At the agreement that we should take the night off and write about our (mis?)adventures, John wanted to post a declaration of victory over unpacking. Autumn correctly pointed out that we still couldn't walk in a straight line through the living room without stubbing our black and white toe on a box. So we mused fruitfully [pun: sorry] about other things to declare victory over, and behold, there was a package of strawberries in the fridge. [With apologies to Kingsolver, these were purchased for John's CalBach benefit party and originated from Mexico, not Salinas as they will be in June. We promise we'll eat local February beets next week.] We are currently enjoying strawberries drizzled with yogurt and brown sugar on a nice breakfast & coffee tray that John received as a present for a year ago Christmas. Now we can toast to a victory (even if only over fruit)!
Cheers, and good night!

The Fall of India Travels and the Founding of Quail Cottage

The finding (and founding) of a new home came, alas, as Autumn was already used to living out of a suitcase for months on end. Moving into the new cottage shortly before the holidays did not encourage John to do much unpacking. Photographic evidence of the cottage around the beginning of December shows the true damage of a block-and-a-half move; not far enough to sell anything major, and not close enough to not put everything in many tiny boxes. Christmas presents were packed in a box labeled "gifts to take home", although forks for the pizza party rewarding those that helped us move were packed deep in a box labeled "kitchen supplies (minus sink)". It was an impressive sight to see the line of EFN ants stretching down the block, carrying boxes, crates, lamps, brooms with the entirety of John's closet hooked on the handle; enough so that the trip back was often rewarded with a ride on the dolly for anyone lucky enough to scam others into pushing them.

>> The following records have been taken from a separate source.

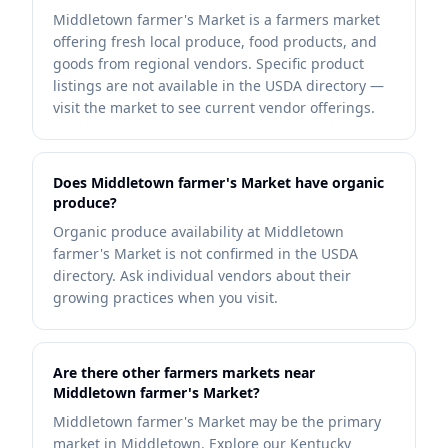
Middletown farmer's Market is a farmers market
offering fresh local produce, food products, and
goods from regional vendors. Specific product
listings are not available in the USDA directory —
visit the market to see current vendor offerings.
Does Middletown farmer's Market have organic
produce?
Organic produce availability at Middletown
farmer's Market is not confirmed in the USDA
directory. Ask individual vendors about their
growing practices when you visit.
Are there other farmers markets near
Middletown farmer's Market?
Middletown farmer's Market may be the primary
market in Middletown. Explore our Kentucky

Our biggest victory on the first day of the move was removing the front door mat that had cultivated several species of chlorophyl-producing visitors, and replacing it with ladybugs (or a mat thereof, at least). The next course of action was to toast that victory. The rest of the day remains a bit fuzzy...

Smaller victories of the next week before the holidays included learning the thermostat and how hot air really wasn't very hot, cleaning the tops of everything that were missed by the building inspectors, and rearranging the garage to match version 1.0 of the garage layout schema (cans of leftover paint were an added easter egg).

Now that the holidays are over (in eastern and central time, at least) we hope to continue cleaning and unpacking while living amongst the various forts and shelters that the boxes provide. Being disgruntled at the slight oddities of the cottage are generally replaced with delight at small things like a huge storage garage, a garden (barely alive at the moment), and the prospect of a prosperous year to come. The potential of the cottage to achieve great gardens, legendary meals, and aesthetic gallery showcases seems to propel our spirits forward... even if, after a day of unpacking, we crash into bed before the New Year rings its bells on the west coast!